**CONSIGNE 1:**
Répondez aux questions suivantes sur le passage consacré à la découverte d'un trésor juif à Strasbourg.
(a) Quelle fonction le texte attribue-t-il à Moïse Weil ?
(b) Depuis combien d'années le trésor était-il enfoui ?
(c) Combien de malles la phrase entendue au téléphone mentionne-t-elle ?

**PASSAGE EXTRAIT:**
◇ ◇ ◇ ◇ ◇ ◇ ◇

Moïse WEIL
Grand Rabbin d'Alger
(1852-1914)
Découverte à Strasbourg d'un trésor
juif enfoui depuis 90 ans
par Paul B. FENTON
Directeur du Département des Etudes Hébraïques
U. S. H. S.
Extrait de l'Almanach du KKL
5756-1996
"Seriez-vous intéressés par deux grosses malles pleines
de vieux bouquins en hébreu ?".
C'est cette phrase interrogative débitée du bout d'un téléphone
qui déclencha une véritable chasse au trésor. La piste
devait déboucher sur une des découvertes les plus surprenantes
faites à Strasbourg en matière juive.

◇ ◇ ◇ ◇ ◇ ◇ ◇

**CONSIGNE 2:** Indiquez le nombre de lignes des entrées ci-dessous qui contiennent la chaîne "label", sans rien ajouter.

◇ ◇ ◇ ◇ ◇ ◇ ◇

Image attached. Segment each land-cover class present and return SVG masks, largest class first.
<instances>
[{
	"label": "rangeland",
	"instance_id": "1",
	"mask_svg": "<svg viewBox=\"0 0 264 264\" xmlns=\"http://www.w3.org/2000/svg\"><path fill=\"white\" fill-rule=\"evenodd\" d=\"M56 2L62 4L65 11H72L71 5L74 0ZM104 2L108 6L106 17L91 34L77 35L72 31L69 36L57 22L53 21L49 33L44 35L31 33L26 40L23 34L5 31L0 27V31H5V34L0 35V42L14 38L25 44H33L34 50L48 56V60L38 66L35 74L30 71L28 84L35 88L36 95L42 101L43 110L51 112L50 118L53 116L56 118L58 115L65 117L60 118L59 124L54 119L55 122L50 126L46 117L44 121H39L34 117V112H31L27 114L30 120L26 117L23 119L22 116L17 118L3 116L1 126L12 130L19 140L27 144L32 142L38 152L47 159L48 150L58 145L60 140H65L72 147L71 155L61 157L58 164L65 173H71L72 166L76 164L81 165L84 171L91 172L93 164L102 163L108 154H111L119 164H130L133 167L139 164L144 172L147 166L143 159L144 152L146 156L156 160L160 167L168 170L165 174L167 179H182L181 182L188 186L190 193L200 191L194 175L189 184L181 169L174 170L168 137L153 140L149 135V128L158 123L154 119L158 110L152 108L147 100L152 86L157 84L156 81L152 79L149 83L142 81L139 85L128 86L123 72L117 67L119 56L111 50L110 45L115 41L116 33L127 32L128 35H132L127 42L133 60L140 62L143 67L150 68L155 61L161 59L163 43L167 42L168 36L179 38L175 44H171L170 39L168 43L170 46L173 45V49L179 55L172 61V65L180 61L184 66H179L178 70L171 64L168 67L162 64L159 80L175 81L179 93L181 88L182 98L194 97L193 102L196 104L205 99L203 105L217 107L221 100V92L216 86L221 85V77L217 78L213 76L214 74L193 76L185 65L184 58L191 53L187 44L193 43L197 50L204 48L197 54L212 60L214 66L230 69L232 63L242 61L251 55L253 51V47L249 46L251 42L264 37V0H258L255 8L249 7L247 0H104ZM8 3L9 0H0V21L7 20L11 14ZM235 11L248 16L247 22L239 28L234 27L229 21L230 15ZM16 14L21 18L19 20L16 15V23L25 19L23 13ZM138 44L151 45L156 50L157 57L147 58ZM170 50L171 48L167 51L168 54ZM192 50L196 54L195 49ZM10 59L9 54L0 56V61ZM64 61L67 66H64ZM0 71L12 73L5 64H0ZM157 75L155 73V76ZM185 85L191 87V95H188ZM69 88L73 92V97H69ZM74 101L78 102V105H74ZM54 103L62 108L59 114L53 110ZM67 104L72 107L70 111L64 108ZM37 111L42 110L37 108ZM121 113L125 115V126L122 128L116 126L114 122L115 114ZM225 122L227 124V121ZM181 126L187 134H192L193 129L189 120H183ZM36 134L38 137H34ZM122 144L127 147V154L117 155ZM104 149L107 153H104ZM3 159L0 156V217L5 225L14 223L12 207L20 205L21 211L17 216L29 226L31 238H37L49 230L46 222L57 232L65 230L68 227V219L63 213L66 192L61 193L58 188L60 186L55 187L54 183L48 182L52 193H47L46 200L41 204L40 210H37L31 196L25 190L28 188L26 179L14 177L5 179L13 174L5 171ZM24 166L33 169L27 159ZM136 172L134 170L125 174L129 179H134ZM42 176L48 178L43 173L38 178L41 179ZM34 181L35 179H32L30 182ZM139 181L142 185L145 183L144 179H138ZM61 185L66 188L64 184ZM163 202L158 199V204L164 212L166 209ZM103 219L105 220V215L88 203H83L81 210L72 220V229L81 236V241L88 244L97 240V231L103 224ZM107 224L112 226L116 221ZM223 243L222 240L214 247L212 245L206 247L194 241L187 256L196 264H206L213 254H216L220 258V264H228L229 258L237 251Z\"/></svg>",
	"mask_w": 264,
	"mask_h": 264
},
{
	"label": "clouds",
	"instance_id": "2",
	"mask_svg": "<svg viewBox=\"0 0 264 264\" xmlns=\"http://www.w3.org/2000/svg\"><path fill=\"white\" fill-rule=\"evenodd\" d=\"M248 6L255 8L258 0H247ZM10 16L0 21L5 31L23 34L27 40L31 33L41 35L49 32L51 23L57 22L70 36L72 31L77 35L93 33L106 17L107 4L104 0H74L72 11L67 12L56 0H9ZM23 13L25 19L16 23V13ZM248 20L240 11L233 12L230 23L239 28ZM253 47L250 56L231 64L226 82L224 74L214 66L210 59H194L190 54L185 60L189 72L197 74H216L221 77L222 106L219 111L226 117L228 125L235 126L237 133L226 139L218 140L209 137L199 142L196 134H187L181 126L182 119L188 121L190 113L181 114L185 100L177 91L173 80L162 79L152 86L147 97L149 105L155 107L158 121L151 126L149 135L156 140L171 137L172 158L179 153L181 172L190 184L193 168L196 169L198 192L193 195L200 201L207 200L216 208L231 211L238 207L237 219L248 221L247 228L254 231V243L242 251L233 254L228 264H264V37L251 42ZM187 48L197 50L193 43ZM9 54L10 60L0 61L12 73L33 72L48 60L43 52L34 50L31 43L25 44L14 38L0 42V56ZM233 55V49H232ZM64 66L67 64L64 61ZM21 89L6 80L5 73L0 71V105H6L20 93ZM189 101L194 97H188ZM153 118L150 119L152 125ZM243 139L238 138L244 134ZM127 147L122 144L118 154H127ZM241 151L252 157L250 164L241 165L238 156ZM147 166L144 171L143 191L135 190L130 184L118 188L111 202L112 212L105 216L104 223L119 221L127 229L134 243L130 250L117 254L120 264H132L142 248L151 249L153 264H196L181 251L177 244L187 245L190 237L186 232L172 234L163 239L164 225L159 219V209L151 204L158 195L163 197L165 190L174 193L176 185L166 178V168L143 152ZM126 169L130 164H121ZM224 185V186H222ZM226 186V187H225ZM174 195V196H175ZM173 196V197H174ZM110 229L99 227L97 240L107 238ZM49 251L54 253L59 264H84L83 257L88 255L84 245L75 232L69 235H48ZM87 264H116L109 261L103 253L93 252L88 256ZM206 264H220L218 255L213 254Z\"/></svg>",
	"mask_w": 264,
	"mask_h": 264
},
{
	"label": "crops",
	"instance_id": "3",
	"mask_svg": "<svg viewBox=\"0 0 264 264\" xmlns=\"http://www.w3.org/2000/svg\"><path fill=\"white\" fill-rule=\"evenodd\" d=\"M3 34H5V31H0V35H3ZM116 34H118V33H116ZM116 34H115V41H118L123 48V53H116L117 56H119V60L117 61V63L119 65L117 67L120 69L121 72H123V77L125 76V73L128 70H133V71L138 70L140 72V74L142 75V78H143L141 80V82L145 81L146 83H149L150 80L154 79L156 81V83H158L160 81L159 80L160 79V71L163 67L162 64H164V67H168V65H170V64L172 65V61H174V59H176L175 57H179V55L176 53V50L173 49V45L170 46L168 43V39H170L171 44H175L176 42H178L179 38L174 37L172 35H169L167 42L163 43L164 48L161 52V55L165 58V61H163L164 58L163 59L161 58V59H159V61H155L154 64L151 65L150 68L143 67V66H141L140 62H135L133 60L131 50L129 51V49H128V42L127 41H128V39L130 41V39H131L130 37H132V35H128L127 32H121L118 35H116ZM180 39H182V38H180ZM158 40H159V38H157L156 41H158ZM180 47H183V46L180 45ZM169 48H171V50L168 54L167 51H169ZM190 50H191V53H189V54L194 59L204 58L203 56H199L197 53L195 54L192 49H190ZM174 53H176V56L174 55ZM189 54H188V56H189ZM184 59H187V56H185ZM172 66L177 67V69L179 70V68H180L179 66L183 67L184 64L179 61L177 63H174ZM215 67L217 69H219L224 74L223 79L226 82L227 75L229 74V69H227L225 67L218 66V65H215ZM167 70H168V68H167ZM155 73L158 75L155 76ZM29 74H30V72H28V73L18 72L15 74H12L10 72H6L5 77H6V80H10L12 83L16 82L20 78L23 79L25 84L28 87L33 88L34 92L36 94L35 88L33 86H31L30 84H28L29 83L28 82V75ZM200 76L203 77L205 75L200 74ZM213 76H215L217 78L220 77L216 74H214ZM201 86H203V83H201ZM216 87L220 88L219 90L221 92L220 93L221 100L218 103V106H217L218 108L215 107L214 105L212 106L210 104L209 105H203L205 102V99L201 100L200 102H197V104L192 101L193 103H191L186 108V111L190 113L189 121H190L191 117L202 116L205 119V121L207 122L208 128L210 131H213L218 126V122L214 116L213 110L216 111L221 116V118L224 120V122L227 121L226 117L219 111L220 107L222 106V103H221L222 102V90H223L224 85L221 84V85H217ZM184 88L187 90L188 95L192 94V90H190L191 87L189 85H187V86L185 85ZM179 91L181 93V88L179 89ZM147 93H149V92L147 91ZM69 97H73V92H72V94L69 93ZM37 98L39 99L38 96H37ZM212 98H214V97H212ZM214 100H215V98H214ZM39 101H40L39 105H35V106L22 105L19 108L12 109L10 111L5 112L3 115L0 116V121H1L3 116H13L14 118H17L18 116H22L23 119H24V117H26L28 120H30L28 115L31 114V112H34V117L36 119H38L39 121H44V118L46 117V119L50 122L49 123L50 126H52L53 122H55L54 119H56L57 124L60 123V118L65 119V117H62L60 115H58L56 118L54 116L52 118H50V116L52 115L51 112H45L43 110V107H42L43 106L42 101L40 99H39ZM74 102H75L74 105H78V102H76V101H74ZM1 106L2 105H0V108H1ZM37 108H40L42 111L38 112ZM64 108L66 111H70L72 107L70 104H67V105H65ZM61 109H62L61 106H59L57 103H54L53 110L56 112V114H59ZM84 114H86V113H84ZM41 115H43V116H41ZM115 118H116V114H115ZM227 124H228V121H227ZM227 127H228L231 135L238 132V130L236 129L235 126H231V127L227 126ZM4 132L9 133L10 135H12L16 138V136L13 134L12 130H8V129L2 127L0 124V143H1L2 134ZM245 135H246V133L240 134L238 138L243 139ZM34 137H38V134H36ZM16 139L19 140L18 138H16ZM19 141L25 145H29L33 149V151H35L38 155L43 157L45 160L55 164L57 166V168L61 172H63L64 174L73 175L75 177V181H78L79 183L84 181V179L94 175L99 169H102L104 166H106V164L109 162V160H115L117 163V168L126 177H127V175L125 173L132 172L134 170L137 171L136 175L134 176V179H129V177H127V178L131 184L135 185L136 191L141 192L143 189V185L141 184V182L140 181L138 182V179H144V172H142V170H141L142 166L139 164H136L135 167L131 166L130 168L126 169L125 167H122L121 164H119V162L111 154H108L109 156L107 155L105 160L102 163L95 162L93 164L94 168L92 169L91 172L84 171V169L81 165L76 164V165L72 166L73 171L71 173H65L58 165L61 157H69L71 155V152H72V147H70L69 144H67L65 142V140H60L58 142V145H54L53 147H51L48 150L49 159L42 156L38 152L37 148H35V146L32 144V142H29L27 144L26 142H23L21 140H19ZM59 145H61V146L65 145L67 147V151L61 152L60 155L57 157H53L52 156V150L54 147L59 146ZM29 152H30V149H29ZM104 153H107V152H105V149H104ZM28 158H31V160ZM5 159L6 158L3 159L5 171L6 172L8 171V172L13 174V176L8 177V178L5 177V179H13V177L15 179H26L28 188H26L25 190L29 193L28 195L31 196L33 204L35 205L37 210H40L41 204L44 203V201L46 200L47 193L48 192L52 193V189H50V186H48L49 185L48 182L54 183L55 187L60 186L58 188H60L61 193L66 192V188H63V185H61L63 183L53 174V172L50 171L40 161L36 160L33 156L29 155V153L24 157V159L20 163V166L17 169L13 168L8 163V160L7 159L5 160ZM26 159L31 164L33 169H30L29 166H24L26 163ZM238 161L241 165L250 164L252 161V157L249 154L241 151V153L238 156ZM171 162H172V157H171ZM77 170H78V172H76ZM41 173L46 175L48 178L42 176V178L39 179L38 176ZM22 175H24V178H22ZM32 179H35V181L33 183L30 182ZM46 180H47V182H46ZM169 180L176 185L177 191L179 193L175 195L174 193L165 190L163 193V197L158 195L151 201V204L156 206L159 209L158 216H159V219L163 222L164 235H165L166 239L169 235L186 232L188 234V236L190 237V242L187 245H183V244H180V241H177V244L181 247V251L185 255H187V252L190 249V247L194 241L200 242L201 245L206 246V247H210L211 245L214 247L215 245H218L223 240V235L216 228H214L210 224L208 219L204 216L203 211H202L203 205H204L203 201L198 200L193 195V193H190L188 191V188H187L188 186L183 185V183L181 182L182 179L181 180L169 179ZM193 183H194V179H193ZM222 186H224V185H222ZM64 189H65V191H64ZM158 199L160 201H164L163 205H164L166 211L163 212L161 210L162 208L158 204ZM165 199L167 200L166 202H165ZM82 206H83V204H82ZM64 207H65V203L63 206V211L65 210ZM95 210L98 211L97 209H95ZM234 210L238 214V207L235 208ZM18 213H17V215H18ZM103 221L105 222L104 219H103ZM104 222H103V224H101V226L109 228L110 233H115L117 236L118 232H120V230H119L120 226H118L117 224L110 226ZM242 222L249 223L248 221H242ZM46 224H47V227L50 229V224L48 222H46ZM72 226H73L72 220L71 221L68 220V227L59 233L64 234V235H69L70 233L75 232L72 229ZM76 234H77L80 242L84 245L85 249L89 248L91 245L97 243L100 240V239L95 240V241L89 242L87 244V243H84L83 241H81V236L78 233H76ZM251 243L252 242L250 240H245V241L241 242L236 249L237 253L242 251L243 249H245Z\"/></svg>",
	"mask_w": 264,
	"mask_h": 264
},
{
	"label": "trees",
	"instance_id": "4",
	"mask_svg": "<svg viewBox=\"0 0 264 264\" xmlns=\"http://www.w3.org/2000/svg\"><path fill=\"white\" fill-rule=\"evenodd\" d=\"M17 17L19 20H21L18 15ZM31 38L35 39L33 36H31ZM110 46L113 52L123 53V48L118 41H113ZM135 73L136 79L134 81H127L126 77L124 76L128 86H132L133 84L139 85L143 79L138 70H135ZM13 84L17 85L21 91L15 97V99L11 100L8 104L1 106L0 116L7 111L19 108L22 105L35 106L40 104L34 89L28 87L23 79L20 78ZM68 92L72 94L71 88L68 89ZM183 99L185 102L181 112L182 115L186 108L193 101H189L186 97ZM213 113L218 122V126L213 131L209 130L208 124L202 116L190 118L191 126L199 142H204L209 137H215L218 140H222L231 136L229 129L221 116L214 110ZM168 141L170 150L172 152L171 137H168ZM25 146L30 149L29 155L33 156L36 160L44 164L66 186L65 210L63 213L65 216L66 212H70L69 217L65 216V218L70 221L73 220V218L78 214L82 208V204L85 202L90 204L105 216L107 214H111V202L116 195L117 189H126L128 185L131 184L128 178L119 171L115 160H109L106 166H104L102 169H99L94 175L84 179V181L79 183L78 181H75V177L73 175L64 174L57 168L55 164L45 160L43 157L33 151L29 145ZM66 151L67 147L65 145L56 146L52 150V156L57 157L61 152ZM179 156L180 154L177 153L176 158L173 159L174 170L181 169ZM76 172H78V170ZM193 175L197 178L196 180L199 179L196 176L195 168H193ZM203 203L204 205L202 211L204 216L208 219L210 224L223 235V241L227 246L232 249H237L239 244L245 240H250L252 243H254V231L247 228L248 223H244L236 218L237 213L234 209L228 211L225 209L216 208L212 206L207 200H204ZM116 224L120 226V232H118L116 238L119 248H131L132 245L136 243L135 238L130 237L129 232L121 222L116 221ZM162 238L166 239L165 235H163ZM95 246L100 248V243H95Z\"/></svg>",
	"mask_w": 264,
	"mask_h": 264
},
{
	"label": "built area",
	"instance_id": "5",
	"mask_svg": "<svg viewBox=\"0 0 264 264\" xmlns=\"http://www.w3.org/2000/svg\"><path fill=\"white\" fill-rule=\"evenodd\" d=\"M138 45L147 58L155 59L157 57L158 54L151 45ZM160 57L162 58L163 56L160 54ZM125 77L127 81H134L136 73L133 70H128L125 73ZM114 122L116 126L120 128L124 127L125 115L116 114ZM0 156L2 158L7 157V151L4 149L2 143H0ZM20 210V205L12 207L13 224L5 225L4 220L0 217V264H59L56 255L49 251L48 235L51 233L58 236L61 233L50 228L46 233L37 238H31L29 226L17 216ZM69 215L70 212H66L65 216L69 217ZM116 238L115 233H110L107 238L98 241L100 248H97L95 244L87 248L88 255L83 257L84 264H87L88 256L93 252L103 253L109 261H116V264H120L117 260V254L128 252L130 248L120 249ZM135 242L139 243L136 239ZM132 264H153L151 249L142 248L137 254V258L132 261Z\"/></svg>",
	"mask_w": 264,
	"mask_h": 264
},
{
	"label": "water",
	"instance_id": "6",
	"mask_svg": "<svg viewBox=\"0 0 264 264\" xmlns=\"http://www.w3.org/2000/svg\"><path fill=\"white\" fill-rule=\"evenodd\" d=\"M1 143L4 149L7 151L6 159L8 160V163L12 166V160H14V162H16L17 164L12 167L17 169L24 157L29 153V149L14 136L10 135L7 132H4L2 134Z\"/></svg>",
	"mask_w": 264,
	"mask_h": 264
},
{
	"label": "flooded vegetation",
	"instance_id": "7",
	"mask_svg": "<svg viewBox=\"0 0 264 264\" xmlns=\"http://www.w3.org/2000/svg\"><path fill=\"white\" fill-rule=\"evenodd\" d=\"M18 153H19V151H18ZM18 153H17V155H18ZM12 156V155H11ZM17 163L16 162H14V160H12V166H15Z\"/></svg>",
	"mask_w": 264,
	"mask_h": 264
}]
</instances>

◇ ◇ ◇ ◇ ◇ ◇ ◇

**CORRIGÉ 1:**
(a) Grand Rabbin d'Alger.
(b) Depuis 90 ans.
(c) Deux grosses malles.

**CORRIGÉ 2:** 7